= Beginning of Section =

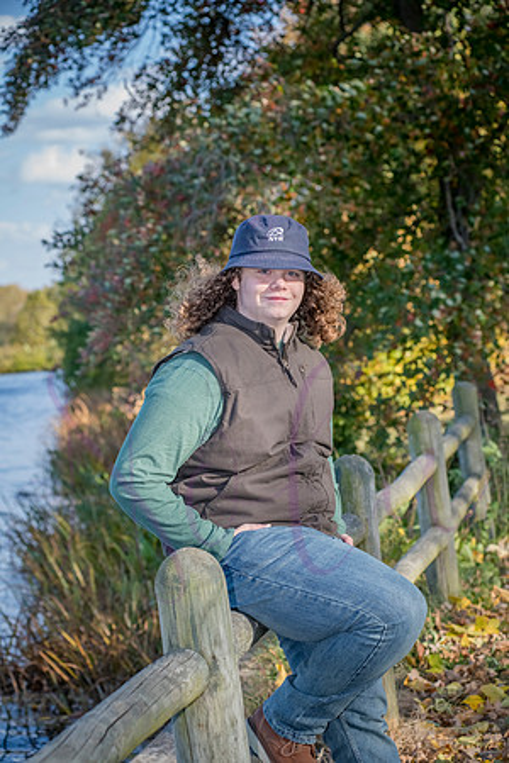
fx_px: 1697
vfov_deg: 25.4
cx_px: 254
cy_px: 382
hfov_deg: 17.1
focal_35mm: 80
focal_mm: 80
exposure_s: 1/800
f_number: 6.3
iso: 640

= End of Section =

Line by line and exactly, write out the material above. Skip the pictures.

fx_px: 1697
vfov_deg: 25.4
cx_px: 254
cy_px: 382
hfov_deg: 17.1
focal_35mm: 80
focal_mm: 80
exposure_s: 1/800
f_number: 6.3
iso: 640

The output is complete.